= Nainendra Nand =

Nainendra Nand was the Solicitor-General of Fiji from 1997 to 2006. He had previously worked in the Office of the Attorney-General since 1983. He was dismissed from office on 7 December 2006 for refusing to cooperate with the military junta which seized power on 5 December.

Nand was educated in the United Kingdom. After receiving his LLB from the University of North London, he went on to complete an LLM from the University of London, and was admitted to the bar at Lincoln's Inn.

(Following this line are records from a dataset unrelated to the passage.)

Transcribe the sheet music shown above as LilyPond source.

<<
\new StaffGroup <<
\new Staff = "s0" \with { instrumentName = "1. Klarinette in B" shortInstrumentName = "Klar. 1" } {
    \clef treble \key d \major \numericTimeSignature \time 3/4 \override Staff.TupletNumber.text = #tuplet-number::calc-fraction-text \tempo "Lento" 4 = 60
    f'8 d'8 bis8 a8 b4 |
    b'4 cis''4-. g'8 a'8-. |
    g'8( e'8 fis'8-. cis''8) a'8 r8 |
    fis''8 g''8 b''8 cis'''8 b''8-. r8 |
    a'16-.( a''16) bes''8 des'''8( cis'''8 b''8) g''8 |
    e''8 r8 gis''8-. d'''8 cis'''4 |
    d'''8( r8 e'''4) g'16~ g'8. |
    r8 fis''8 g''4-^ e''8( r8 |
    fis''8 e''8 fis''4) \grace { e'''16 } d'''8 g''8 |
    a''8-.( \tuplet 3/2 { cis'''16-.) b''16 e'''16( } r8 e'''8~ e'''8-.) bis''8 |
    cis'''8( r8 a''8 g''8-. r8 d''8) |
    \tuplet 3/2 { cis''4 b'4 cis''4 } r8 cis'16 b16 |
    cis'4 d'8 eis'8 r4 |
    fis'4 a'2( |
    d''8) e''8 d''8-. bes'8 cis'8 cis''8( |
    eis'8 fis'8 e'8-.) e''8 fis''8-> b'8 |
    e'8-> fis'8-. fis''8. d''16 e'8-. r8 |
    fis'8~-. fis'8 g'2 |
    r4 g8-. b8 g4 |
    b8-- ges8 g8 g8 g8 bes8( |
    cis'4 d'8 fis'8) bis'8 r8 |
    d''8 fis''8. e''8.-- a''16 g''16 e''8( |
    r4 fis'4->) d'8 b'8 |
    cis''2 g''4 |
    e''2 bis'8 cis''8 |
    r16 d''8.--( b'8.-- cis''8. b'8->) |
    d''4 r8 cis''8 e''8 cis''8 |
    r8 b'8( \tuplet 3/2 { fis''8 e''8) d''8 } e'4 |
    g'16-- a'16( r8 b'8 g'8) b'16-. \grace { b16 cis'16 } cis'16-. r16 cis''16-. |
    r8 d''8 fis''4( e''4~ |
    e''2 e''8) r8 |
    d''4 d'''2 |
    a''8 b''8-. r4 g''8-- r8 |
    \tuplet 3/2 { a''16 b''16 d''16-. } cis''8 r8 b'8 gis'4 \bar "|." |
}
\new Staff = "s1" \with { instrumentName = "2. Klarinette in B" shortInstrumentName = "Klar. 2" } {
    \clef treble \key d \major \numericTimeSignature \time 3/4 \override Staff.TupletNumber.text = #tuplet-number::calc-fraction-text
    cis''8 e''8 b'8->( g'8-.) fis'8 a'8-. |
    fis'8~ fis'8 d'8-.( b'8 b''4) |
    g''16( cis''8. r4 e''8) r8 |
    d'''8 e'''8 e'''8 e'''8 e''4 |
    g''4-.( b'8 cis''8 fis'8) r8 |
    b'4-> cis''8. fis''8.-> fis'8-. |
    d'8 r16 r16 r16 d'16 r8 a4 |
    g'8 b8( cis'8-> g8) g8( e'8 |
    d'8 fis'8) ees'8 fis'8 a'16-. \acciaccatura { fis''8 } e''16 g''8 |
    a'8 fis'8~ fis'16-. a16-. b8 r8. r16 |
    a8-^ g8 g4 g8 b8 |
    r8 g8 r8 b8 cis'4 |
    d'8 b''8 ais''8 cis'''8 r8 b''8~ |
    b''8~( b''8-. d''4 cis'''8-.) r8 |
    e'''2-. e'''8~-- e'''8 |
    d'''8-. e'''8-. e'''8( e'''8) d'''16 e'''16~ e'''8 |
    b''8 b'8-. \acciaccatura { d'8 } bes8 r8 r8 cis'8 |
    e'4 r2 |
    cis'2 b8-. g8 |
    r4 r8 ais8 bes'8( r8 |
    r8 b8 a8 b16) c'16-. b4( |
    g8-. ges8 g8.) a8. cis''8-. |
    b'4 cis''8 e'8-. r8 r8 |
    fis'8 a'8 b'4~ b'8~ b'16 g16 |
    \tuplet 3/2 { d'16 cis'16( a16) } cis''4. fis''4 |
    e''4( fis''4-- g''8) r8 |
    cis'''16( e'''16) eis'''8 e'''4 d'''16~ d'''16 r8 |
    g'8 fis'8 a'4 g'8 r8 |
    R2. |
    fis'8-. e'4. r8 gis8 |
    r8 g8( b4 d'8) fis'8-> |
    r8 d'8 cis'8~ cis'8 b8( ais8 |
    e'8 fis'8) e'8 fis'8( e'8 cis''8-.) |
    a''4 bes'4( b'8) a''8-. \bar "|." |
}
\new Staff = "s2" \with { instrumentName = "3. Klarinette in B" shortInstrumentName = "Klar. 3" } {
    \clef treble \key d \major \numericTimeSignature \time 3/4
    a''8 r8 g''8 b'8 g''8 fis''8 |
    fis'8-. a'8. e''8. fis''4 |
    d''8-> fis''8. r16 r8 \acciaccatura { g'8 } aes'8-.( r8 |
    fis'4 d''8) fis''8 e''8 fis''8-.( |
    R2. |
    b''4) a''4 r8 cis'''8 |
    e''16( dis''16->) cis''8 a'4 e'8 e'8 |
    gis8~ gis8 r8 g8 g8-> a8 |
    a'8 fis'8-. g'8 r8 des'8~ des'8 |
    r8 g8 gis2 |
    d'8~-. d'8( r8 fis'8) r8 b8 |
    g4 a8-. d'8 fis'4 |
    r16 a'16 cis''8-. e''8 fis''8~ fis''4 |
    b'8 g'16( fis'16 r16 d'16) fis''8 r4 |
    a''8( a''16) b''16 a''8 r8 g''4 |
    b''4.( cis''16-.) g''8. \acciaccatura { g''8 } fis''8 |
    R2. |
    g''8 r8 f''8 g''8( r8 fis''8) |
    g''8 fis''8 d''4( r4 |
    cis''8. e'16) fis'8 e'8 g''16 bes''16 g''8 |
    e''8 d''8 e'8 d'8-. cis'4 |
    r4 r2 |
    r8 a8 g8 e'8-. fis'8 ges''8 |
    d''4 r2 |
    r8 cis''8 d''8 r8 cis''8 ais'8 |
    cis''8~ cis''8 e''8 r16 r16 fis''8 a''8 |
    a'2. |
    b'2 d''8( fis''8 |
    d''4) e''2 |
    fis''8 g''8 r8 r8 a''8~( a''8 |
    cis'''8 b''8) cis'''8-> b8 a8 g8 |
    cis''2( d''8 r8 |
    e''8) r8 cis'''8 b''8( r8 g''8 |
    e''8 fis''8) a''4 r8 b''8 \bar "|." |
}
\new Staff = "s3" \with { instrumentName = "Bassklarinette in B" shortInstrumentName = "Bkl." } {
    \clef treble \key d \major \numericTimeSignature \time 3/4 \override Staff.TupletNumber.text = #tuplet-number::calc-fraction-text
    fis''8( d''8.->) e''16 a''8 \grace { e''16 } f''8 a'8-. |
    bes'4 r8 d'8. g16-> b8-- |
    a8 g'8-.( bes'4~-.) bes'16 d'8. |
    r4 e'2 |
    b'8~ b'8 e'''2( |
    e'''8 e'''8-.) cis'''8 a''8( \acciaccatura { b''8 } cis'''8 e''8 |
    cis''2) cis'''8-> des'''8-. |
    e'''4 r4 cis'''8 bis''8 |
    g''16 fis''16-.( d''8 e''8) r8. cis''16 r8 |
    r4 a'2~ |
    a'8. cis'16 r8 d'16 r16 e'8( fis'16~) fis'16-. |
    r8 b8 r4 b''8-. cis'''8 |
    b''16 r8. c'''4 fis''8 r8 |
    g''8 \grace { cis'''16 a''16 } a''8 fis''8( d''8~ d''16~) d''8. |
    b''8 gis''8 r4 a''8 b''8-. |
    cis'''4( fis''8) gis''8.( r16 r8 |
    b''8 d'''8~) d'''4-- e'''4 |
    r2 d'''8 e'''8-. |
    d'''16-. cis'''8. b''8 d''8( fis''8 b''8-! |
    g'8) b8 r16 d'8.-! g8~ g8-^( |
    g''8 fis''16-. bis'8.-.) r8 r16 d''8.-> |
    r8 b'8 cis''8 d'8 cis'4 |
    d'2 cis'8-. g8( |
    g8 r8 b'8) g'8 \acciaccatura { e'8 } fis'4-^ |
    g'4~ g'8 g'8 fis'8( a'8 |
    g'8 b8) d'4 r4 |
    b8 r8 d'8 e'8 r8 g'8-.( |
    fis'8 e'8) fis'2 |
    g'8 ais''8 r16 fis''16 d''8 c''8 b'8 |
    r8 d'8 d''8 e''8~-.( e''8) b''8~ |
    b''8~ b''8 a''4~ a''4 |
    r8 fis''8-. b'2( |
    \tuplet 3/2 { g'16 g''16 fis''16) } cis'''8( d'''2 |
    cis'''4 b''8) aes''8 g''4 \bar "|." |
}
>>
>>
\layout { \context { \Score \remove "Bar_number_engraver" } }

In his capacity as Solicitor-General, Nand was the Chief Executive Officer for the office of the Attorney-General, the Fiji Law Reform Commission, the Fiji Law Revision Commission, the Legal Aid Commission, and a total of nine boards and committees. In addition, he was Chairman of the Costs Review Committee, a member of the Board of Legal Education, and a legal adviser to the Reserve Bank of Fiji, and a member of the Hotel and Guest Houses Licensing Board and the boards of the IKA Corporation, the Fiji Broadcasting Corporation, and the Maritime and Ports Authority of Fiji.

Nand has lectured in Commercial Law at the University of the South Pacific. He is the co-author of Judicial Review Applications in Fiji, published in 2001.

He currently works at the University of the South Pacific. His wife Vineeta Nand is the Press and Public Affairs Adviser with the British High Commission in Suva.